--- WHAT THE TASK REQUIRES ---
The answer should be one number: how many lines in the records below contain the word "Silkscreen".

________________________________________

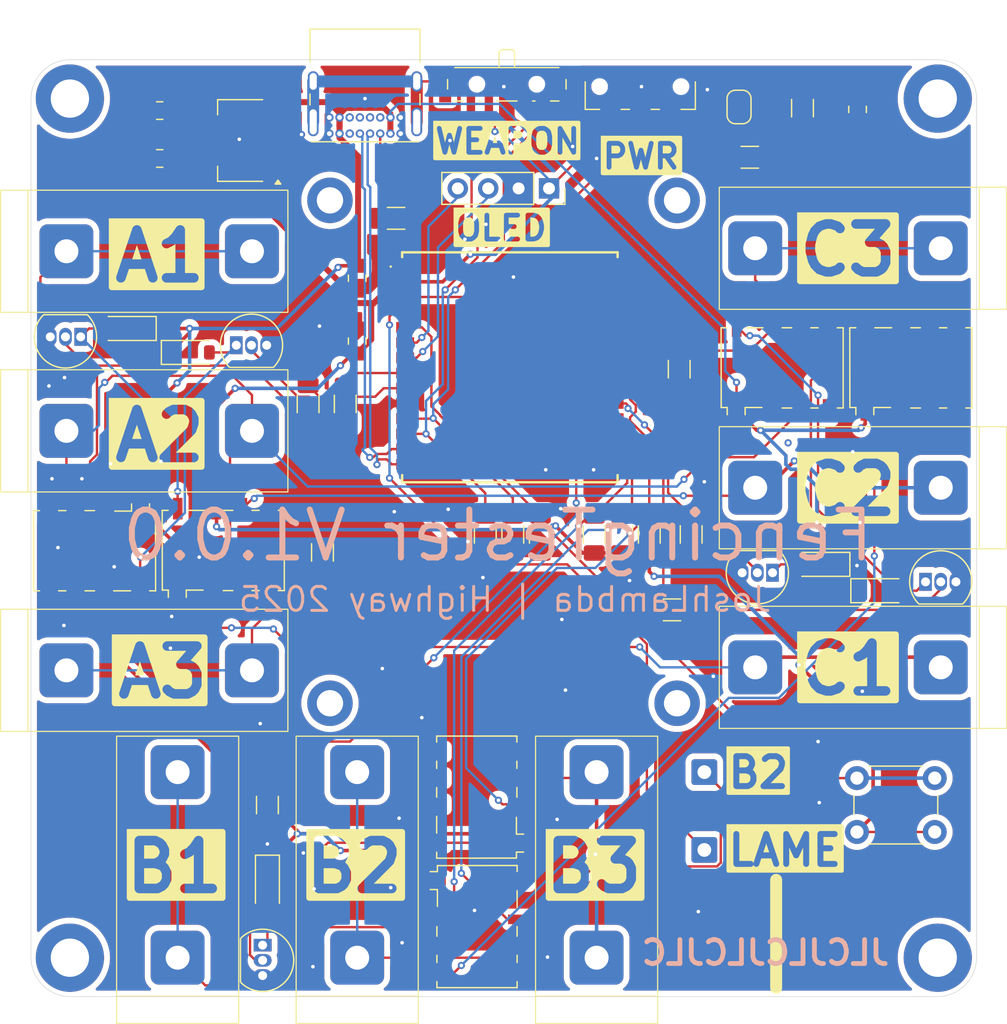
<source format=kicad_pcb>
(kicad_pcb
	(version 20241229)
	(generator "pcbnew")
	(generator_version "9.0")
	(general
		(thickness 1.6)
		(legacy_teardrops no)
	)
	(paper "A4")
	(layers
		(0 "F.Cu" signal)
		(2 "B.Cu" signal)
		(9 "F.Adhes" user "F.Adhesive")
		(11 "B.Adhes" user "B.Adhesive")
		(13 "F.Paste" user)
		(15 "B.Paste" user)
		(5 "F.SilkS" user "F.Silkscreen")
		(7 "B.SilkS" user "B.Silkscreen")
		(1 "F.Mask" user)
		(3 "B.Mask" user)
		(17 "Dwgs.User" user "User.Drawings")
		(19 "Cmts.User" user "User.Comments")
		(21 "Eco1.User" user "User.Eco1")
		(23 "Eco2.User" user "User.Eco2")
		(25 "Edge.Cuts" user)
		(27 "Margin" user)
		(31 "F.CrtYd" user "F.Courtyard")
		(29 "B.CrtYd" user "B.Courtyard")
		(35 "F.Fab" user)
		(33 "B.Fab" user)
		(39 "User.1" user)
		(41 "User.2" user)
		(43 "User.3" user)
		(45 "User.4" user)
	)
	(setup
		(stackup
			(layer "F.SilkS"
				(type "Top Silk Screen")
			)
			(layer "F.Paste"
				(type "Top Solder Paste")
			)
			(layer "F.Mask"
				(type "Top Solder Mask")
				(thickness 0.01)
			)
			(layer "F.Cu"
				(type "copper")
				(thickness 0.035)
			)
			(layer "dielectric 1"
				(type "core")
				(thickness 1.51)
				(material "FR4")
				(epsilon_r 4.5)
				(loss_tangent 0.02)
			)
			(layer "B.Cu"
				(type "copper")
				(thickness 0.035)
			)
			(layer "B.Mask"
				(type "Bottom Solder Mask")
				(thickness 0.01)
			)
			(layer "B.Paste"
				(type "Bottom Solder Paste")
			)
			(layer "B.SilkS"
				(type "Bottom Silk Screen")
			)
			(copper_finish "None")
			(dielectric_constraints no)
		)
		(pad_to_mask_clearance 0)
		(allow_soldermask_bridges_in_footprints no)
		(tenting front back)
		(aux_axis_origin 64.25 50.5)
		(grid_origin 64.25 50.5)
		(pcbplotparams
			(layerselection 0x00000000_00000000_55555555_5755f5ff)
			(plot_on_all_layers_selection 0x00000000_00000000_00000000_00000000)
			(disableapertmacros no)
			(usegerberextensions no)
			(usegerberattributes yes)
			(usegerberadvancedattributes yes)
			(creategerberjobfile yes)
			(dashed_line_dash_ratio 12.000000)
			(dashed_line_gap_ratio 3.000000)
			(svgprecision 4)
			(plotframeref no)
			(mode 1)
			(useauxorigin no)
			(hpglpennumber 1)
			(hpglpenspeed 20)
			(hpglpendiameter 15.000000)
			(pdf_front_fp_property_popups yes)
			(pdf_back_fp_property_popups yes)
			(pdf_metadata yes)
			(pdf_single_document no)
			(dxfpolygonmode yes)
			(dxfimperialunits yes)
			(dxfusepcbnewfont yes)
			(psnegative no)
			(psa4output no)
			(plot_black_and_white yes)
			(sketchpadsonfab no)
			(plotpadnumbers no)
			(hidednponfab no)
			(sketchdnponfab yes)
			(crossoutdnponfab yes)
			(subtractmaskfromsilk no)
			(outputformat 1)
			(mirror no)
			(drillshape 1)
			(scaleselection 1)
			(outputdirectory "")
		)
	)
	(net 0 "")
	(net 1 "VD1")
	(net 2 "+5V")
	(net 3 "WT2")
	(net 4 "Net-(P1-SHIELD)")
	(net 5 "Net-(JP1-A)")
	(net 6 "Net-(D1-A)")
	(net 7 "Net-(D2-A)")
	(net 8 "Net-(D3-A)")
	(net 9 "Net-(D4-A)")
	(net 10 "LAME")
	(net 11 "C1")
	(net 12 "unconnected-(K1-Pad2)")
	(net 13 "WT1")
	(net 14 "A2")
	(net 15 "A1")
	(net 16 "C2")
	(net 17 "unconnected-(K2-Pad2)")
	(net 18 "A3")
	(net 19 "unconnected-(K3-Pad2)")
	(net 20 "C3")
	(net 21 "SG1")
	(net 22 "WT3")
	(net 23 "VDR2")
	(net 24 "VDR1")
	(net 25 "unconnected-(K4-Pad5)")
	(net 26 "B1")
	(net 27 "B2")
	(net 28 "unconnected-(K5-Pad7)")
	(net 29 "unconnected-(K5-Pad4)")
	(net 30 "B3")
	(net 31 "VDR3")
	(net 32 "unconnected-(K5-Pad5)")
	(net 33 "unconnected-(K5-Pad6)")
	(net 34 "unconnected-(P1-VCONN-PadB5)")
	(net 35 "Net-(P1-CC)")
	(net 36 "USB_D-")
	(net 37 "USB_D+")
	(net 38 "Net-(Q1-B)")
	(net 39 "Net-(Q2-B)")
	(net 40 "Net-(Q3-B)")
	(net 41 "Net-(Q4-B)")
	(net 42 "REL1")
	(net 43 "REL2")
	(net 44 "REL3")
	(net 45 "REL4")
	(net 46 "Net-(SW1-C)")
	(net 47 "WPS A")
	(net 48 "WPS B")
	(net 49 "BTN USE")
	(net 50 "unconnected-(IC1-IO23-Pad21)")
	(net 51 "unconnected-(SW2-Pad2)")
	(net 52 "unconnected-(IC1-IO15-Pad23)")
	(net 53 "unconnected-(IC1-IO22-Pad20)")
	(net 54 "unconnected-(IC1-NC-Pad22)")
	(net 55 "SDA")
	(net 56 "unconnected-(IC1-TXD0-Pad25)")
	(net 57 "EN")
	(net 58 "unconnected-(IC1-RXD0-Pad24)")
	(net 59 "SCL")
	(net 60 "Net-(D5-A)")
	(net 61 "Net-(K4-Pad4)")
	(net 62 "unconnected-(K6-Pad5)")
	(net 63 "unconnected-(K6-Pad7)")
	(net 64 "unconnected-(K6-Pad2)")
	(net 65 "unconnected-(K6-Pad6)")
	(net 66 "Net-(Q5-B)")
	(net 67 "REL5")
	(footprint "Relay_SMD:Relay_DPDT_Omron_G6K-2F-Y" (layer "F.Cu") (at 77.06 88.25 90))
	(footprint "Button_Switch_THT:SW_PUSH_6mm_H13mm" (layer "F.Cu") (at 136.5 111.75 180))
	(footprint "Capacitor_SMD:C_0805_2012Metric_Pad1.18x1.45mm_HandSolder" (layer "F.Cu") (at 130.05 51.4 -90))
	(footprint "Custom:R_1206_3216Metric_Pad1.30x1.75mm_HandSolder_Text" (layer "F.Cu") (at 91.5 60.5))
	(footprint "Connector_PinSocket_2.54mm:PinSocket_1x04_P2.54mm_Vertical" (layer "F.Cu") (at 104.275 58 -90))
	(footprint "Custom:R_1206_3216Metric_Pad1.30x1.75mm_HandSolder_Text" (layer "F.Cu") (at 121.05 55.4))
	(footprint "Custom:Fencing Plug" (layer "F.Cu") (at 82.46 78.25 -90))
	(footprint "Package_TO_SOT_SMD:SOT-223" (layer "F.Cu") (at 78.5 54 180))
	(footprint "Custom:R_1206_3216Metric_Pad1.30x1.75mm_HandSolder_Text" (layer "F.Cu") (at 112.65 86.9 90))
	(footprint "Diode_SMD:D_SOD-123" (layer "F.Cu") (at 127.05 89.4 180))
	(footprint "Custom:R_1206_3216Metric_Pad1.30x1.75mm_HandSolder_Text" (layer "F.Cu") (at 125.45 51.3 -90))
	(footprint "MountingHole:MountingHole_2.2mm_M2_DIN965_Pad_TopBottom" (layer "F.Cu") (at 114.975 59))
	(footprint "Custom:Fencing Plug" (layer "F.Cu") (at 118.5 83 90))
	(footprint "Custom:R_1206_3216Metric_Pad1.30x1.75mm_HandSolder_Text" (layer "F.Cu") (at 98.95 86.9 90))
	(footprint "Package_TO_SOT_THT:TO-92_Inline" (layer "F.Cu") (at 80.35 121.2 -90))
	(footprint "Custom:R_1206_3216Metric_Pad1.30x1.75mm_HandSolder_Text" (layer "F.Cu") (at 87.25 76 -90))
	(footprint "Button_Switch_SMD:SW_SP3T_PCM13" (layer "F.Cu") (at 100.75 49.63 180))
	(footprint "Package_TO_SOT_THT:TO-92_Inline" (layer "F.Cu") (at 65.15 70.4 180))
	(footprint "MountingHole:MountingHole_2.2mm_M2_DIN965_Pad_TopBottom" (layer "F.Cu") (at 114.975 101))
	(footprint "Connector_USB:USB_C_Receptacle_GCT_USB4085" (layer "F.Cu") (at 91.875 53.425 180))
	(footprint "Relay_SMD:Relay_DPDT_Omron_G6K-2F-Y" (layer "F.Cu") (at 123.75 73 90))
	(footprint "Relay_SMD:Relay_DPDT_Omron_G6K-2F-Y" (layer "F.Cu") (at 98.25 119.65))
	(footprint "Diode_SMD:D_SOD-123" (layer "F.Cu") (at 69.1 69.7 180))
	(footprint "MountingHole:MountingHole_3.2mm_M3_ISO7380_Pad_TopBottom" (layer "F.Cu") (at 136.75 122.25))
	(footprint "Custom:R_1206_3216Metric_Pad1.30x1.75mm_HandSolder_Text" (layer "F.Cu") (at 85.35 88.4 -90))
	(footprint "Connector_Wire:SolderWire-0.5sqmm_1x01_D0.9mm_OD2.1mm" (layer "F.Cu") (at 117.25 113.25))
	(footprint "Jumper:SolderJumper-2_P1.3mm_Bridged_RoundedPad1.0x1.5mm" (layer "F.Cu") (at 120.15 51.2 90))
	(footprint "Relay_SMD:Relay_DPDT_Omron_G6K-2F-Y" (layer "F.Cu") (at 98.25 108.84 180))
	(footprint "MountingHole:MountingHole_3.2mm_M3_ISO7380_Pad_TopBottom" (layer "F.Cu") (at 64.25 50.5))
	(footprint "Relay_SMD:Relay_DPDT_Omron_G6K-2F-Y" (layer "F.Cu") (at 134.5 73 90))
	(footprint "Custom:R_1206_3216Metric_Pad1.30x1.75mm_HandSolder_Text" (layer "F.Cu") (at 114.55 93.2))
	(footprint "Diode_SMD:D_SOD-123" (layer "F.Cu") (at 80.75 116.05 -90))
	(footprint "Package_TO_SOT_THT:TO-92_Inline"
		(layer "F.Cu")
		(uuid "a23b25e4-a84a-4343-8f0f-bb72bd0e6ecf")
		(at 
... [633168 chars truncated]
</source>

________________________________________

--- YOUR SOLUTION ---
2